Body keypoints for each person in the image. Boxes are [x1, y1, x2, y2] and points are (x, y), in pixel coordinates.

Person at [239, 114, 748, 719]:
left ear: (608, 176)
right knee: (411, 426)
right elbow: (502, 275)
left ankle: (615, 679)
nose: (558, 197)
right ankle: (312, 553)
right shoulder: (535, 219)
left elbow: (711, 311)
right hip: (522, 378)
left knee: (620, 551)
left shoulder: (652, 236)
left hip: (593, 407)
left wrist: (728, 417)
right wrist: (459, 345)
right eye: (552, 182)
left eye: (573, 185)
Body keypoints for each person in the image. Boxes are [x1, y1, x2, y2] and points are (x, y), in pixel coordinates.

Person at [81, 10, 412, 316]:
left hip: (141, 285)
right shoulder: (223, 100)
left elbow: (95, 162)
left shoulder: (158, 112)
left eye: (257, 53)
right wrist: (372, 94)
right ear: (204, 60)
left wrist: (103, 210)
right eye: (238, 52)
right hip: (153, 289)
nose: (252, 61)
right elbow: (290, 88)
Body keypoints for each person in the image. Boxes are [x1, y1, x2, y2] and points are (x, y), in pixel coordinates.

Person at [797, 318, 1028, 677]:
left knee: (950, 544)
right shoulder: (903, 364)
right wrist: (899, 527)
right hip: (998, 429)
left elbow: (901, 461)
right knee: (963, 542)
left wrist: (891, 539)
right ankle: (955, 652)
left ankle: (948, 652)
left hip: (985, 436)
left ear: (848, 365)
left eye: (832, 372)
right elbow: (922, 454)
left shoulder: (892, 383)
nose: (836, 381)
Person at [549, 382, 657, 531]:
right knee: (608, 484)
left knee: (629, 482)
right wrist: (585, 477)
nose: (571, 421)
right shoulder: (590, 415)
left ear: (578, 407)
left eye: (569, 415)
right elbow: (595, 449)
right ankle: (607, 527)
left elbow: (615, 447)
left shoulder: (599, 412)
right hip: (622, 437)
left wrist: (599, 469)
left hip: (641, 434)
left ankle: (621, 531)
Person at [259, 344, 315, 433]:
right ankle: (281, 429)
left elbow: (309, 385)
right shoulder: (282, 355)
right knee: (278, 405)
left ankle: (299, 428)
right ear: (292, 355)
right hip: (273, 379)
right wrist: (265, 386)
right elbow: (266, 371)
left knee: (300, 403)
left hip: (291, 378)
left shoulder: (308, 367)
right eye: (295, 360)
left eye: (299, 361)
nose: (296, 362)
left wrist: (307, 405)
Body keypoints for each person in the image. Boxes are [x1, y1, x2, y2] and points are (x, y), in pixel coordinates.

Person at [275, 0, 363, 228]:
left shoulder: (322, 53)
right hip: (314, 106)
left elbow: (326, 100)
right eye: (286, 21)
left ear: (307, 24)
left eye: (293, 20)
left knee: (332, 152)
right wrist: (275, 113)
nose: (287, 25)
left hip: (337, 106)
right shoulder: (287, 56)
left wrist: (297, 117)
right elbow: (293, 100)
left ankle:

* **PROBLEM STATEMENT**: Your answer should be the lines of the records that include the word "elbow".

* **RESULT OF THE EXERCISE**:
right elbow: (502, 275)
left elbow: (711, 311)
left elbow: (95, 162)
right elbow: (290, 88)
left elbow: (901, 461)
right elbow: (922, 454)
right elbow: (595, 449)
left elbow: (615, 447)
left elbow: (309, 385)
right elbow: (266, 371)
left elbow: (326, 100)
right elbow: (293, 100)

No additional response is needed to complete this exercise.